The first and most important question is: What level of care does your loved one need? You’ll have to consider their current physical and mental abilities and the goal for their future.
To answer this question, you should assess your loved one’s current level of functioning. A few things that might help with this include:
- Do they remember who they are?
- Can they recognize family members or friends?
- Do they know where they are? Or why they’re there?
- How often do they get lost (if applicable)?
Is it possible that your loved one could regain some independence at some point—and if so, how much would it take for them to become more independent than before entering memory care? These are all questions you’ll have to ask yourself when determining what type of care best suits your Loved One’s needs.
What Is The Staff To Resident Ratio?
The staff-to-resident ratio is essential. The more staff, the better. The fewer people responsible for each resident’s care, the less attention they will get, which is not good!
If you’re looking at a community with more than one floor and you notice that there are only two aides on every shift working with seven residents total (or something similar), then this might be something worth considering as it may indicate that team members aren’t able to spend enough time with each resident as they would like or need to provide adequate care.
Does The Facility Offer Supervised Activities And Excursions?
As you may know, your loved one’s quality of life will be heavily dependent on their ability to stay mentally active.
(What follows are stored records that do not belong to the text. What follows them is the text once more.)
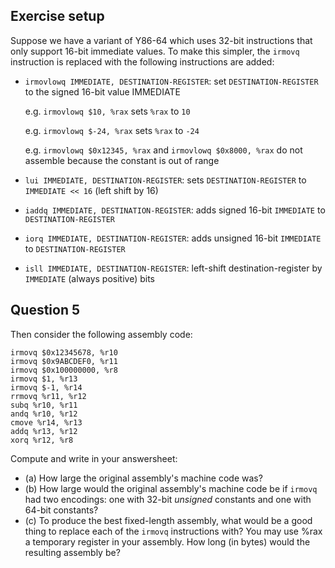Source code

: 
## Exercise setup

Suppose we have a variant of Y86-64 which uses 32-bit instructions that only support 16-bit immediate
values. To make this simpler, the `irmovq` instruction is replaced with the following instructions are added:
    
*  `irmovlowq IMMEDIATE, DESTINATION-REGISTER`: set `DESTINATION-REGISTER` to the signed 16-bit value IMMEDIATE
    
    e.g. `irmovlowq $10, %rax` sets `%rax` to `10`
    
    e.g. `irmovlowq $-24, %rax` sets `%rax` to `-24`

    e.g. `irmovlowq $0x12345, %rax` and `irmovlowq $0x8000, %rax` do not assemble because the constant is out of range
    
*  `lui IMMEDIATE, DESTINATION-REGISTER`: sets `DESTINATION-REGISTER` to `IMMEDIATE << 16` (left shift by 16)

*  `iaddq IMMEDIATE, DESTINATION-REGISTER`: adds signed 16-bit `IMMEDIATE` to `DESTINATION-REGISTER`

*  `iorq IMMEDIATE, DESTINATION-REGISTER`: adds unsigned 16-bit `IMMEDIATE` to `DESTINATION-REGISTER`

*  `isll IMMEDIATE, DESTINATION-REGISTER`: left-shift destination-register by `IMMEDIATE` (always positive) bits

## Question 5

Then consider the following assembly code:

    irmovq $0x12345678, %r10
    irmovq $0x9ABCDEF0, %r11
    irmovq $0x100000000, %r8
    irmovq $1, %r13
    irmovq $-1, %r14
    rrmovq %r11, %r12
    subq %r10, %r11
    andq %r10, %r12
    cmove %r14, %r13
    addq %r13, %r12
    xorq %r12, %r8

Compute and write in your answersheet:

*  (a) How large the original assembly's machine code was?
*  (b) How large would the original assembly's machine code be if `irmovq` had two encodings: one with 32-bit *unsigned* constants and one with 64-bit constants?
*  (c) To produce the best fixed-length assembly, what would be a good thing to replace each of the `irmovq` instructions with? You may use %rax a temporary register in your assembly. How long (in bytes) would the resulting assembly be?

<!-- FIXME: empirical analysis with real program and instruction sizes
    suppose constants X-Y take N instructions,
    constant distribution
    estimate size with this scheme versus size with storing constants in memory and loading them
-->


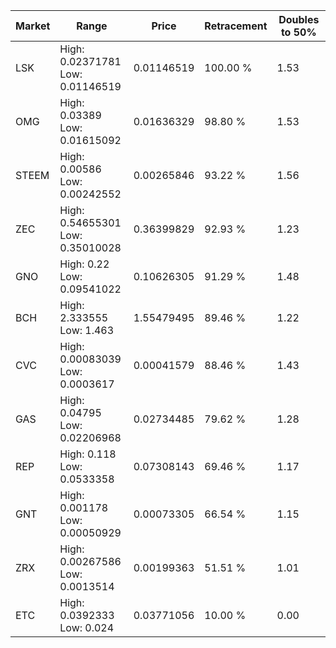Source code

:| Market | Range | Price| Retracement | Doubles to 50% |
| --- | --- | --- | --- | --- |
| LSK | High: 0.02371781<br />Low: 0.01146519 | 0.01146519 | 100.00 % | 1.53 |
| OMG | High: 0.03389<br />Low: 0.01615092 | 0.01636329 | 98.80 % | 1.53 |
| STEEM | High: 0.00586<br />Low: 0.00242552 | 0.00265846 | 93.22 % | 1.56 |
| ZEC | High: 0.54655301<br />Low: 0.35010028 | 0.36399829 | 92.93 % | 1.23 |
| GNO | High: 0.22<br />Low: 0.09541022 | 0.10626305 | 91.29 % | 1.48 |
| BCH | High: 2.333555<br />Low: 1.463 | 1.55479495 | 89.46 % | 1.22 |
| CVC | High: 0.00083039<br />Low: 0.0003617 | 0.00041579 | 88.46 % | 1.43 |
| GAS | High: 0.04795<br />Low: 0.02206968 | 0.02734485 | 79.62 % | 1.28 |
| REP | High: 0.118<br />Low: 0.0533358 | 0.07308143 | 69.46 % | 1.17 |
| GNT | High: 0.001178<br />Low: 0.00050929 | 0.00073305 | 66.54 % | 1.15 |
| ZRX | High: 0.00267586<br />Low: 0.0013514 | 0.00199363 | 51.51 % | 1.01 |
| ETC | High: 0.0392333<br />Low: 0.024 | 0.03771056 | 10.00 % | 0.00 |
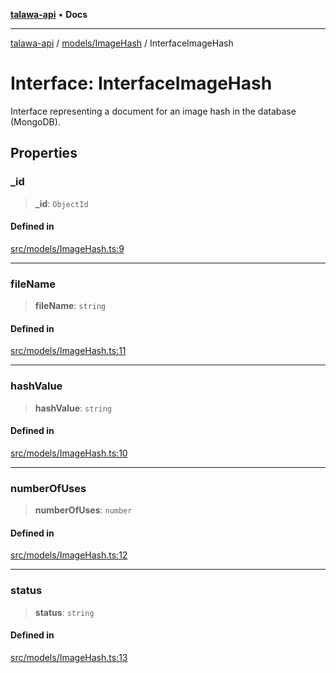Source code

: [**talawa-api**](../../../README.md) • **Docs**

***

[talawa-api](../../../modules.md) / [models/ImageHash](../README.md) / InterfaceImageHash

# Interface: InterfaceImageHash

Interface representing a document for an image hash in the database (MongoDB).

## Properties

### \_id

> **\_id**: `ObjectId`

#### Defined in

[src/models/ImageHash.ts:9](https://github.com/PalisadoesFoundation/talawa-api/blob/6712e9940a5702665afc506fa9f6e9d7e1dc7991/src/models/ImageHash.ts#L9)

***

### fileName

> **fileName**: `string`

#### Defined in

[src/models/ImageHash.ts:11](https://github.com/PalisadoesFoundation/talawa-api/blob/6712e9940a5702665afc506fa9f6e9d7e1dc7991/src/models/ImageHash.ts#L11)

***

### hashValue

> **hashValue**: `string`

#### Defined in

[src/models/ImageHash.ts:10](https://github.com/PalisadoesFoundation/talawa-api/blob/6712e9940a5702665afc506fa9f6e9d7e1dc7991/src/models/ImageHash.ts#L10)

***

### numberOfUses

> **numberOfUses**: `number`

#### Defined in

[src/models/ImageHash.ts:12](https://github.com/PalisadoesFoundation/talawa-api/blob/6712e9940a5702665afc506fa9f6e9d7e1dc7991/src/models/ImageHash.ts#L12)

***

### status

> **status**: `string`

#### Defined in

[src/models/ImageHash.ts:13](https://github.com/PalisadoesFoundation/talawa-api/blob/6712e9940a5702665afc506fa9f6e9d7e1dc7991/src/models/ImageHash.ts#L13)
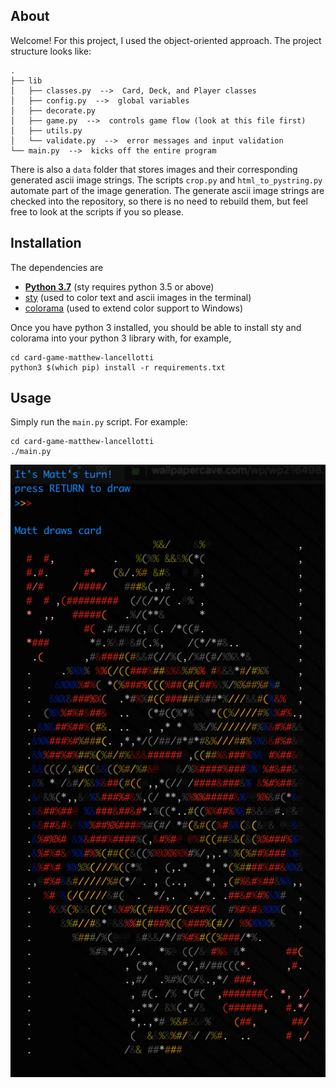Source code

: ## About

Welcome!  For this project, I used the object-oriented approach.  The project structure looks like:

	.
	├── lib
	│   ├── classes.py  -->  Card, Deck, and Player classes
	│   ├── config.py  -->  global variables
	│   ├── decorate.py
	│   ├── game.py  -->  controls game flow (look at this file first)
	│   ├── utils.py
	│   └── validate.py  -->  error messages and input validation
	└── main.py  -->  kicks off the entire program

There is also a `data` folder that stores images and their corresponding generated ascii image strings.  The scripts `crop.py` and `html_to_pystring.py` automate part of the image generation.  The generate ascii image strings are checked into the repository, so there is no need to rebuild them, but feel free to look at the scripts if you so please.



## Installation

The dependencies are

  * **[Python 3.7](https://www.python.org/downloads/release/python-372/)** (sty requires python 3.5 or above)
  * [sty](https://github.com/feluxe/sty) (used to color text and ascii images in the terminal)
  * [colorama](https://pypi.org/project/colorama/#files) (used to extend color support to Windows)

Once you have python 3 installed, you should be able to install sty and colorama into your python 3 library with, for example,

	cd card-game-matthew-lancellotti
    python3 $(which pip) install -r requirements.txt



## Usage

Simply run the `main.py` script.  For example:

    cd card-game-matthew-lancellotti
    ./main.py

![Next round.  It's Matt's turn!  press RETURN to draw.  Matt draws the king of diamonds.](usage-screenshot.png)
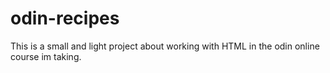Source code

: # odin-recipes
This is a small and light project about working with HTML in the odin online course im taking.

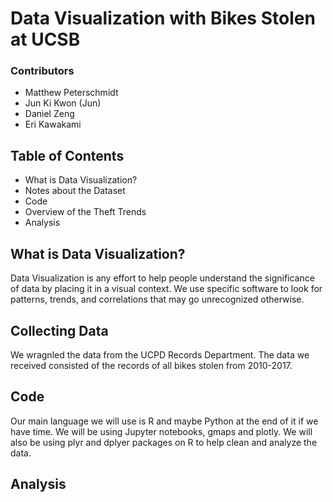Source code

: # Data Visualization with Bikes Stolen at UCSB

### Contributors
+ Matthew Peterschmidt 
+ Jun Ki Kwon (Jun)
+ Daniel Zeng
+ Eri Kawakami

## Table of Contents
+ What is Data Visualization?
+ Notes about the Dataset
+ Code
+ Overview of the Theft Trends
+ Analysis 

## What is Data Visualization?
Data Visualization is any effort to help people understand the significance of data by placing it in a visual context. We use specific software to look for patterns, trends, and correlations that may go unrecognized otherwise. 

## Collecting Data
We wragnled the data from the UCPD Records Department. 
The data we received consisted of the records of all bikes stolen from 2010-2017.

## Code
Our main language we will use is R and maybe Python at the end of it if we have time. We will be using Jupyter notebooks, gmaps and plotly. 
We will also be using plyr and dplyer packages on R to help clean and analyze the data. 

## Analysis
That’s why it’s important that they’re given a variety of activities and excursions throughout.
Finally, we recommend spending time with other people at least once or twice a week. Even if this means only talking briefly over the phone or having lunch with another resident who lives on their floor, it’ll go a long way towards keeping them engaged with others like themselves and feeling less isolated.
What Is The Typical Length Of Stay For A Resident?
The length of stay for a resident is important to know. If your loved one will only be in the facility temporarily because of a hospitalization, you may want to look into an adult day care or other temporary option while they recover.
If they are going to be staying longer, it’s helpful to have an idea of how often residents move on and return home. It can often feel like a lonely place when new people are constantly coming in and out, even if they’re just visiting friends or family members. If your loved one has dementia or another serious illness that requires long-term caregiving, this may not matter as much because they’ll likely be staying put in their new home—but it still feels good knowing that there are people around who will help them out!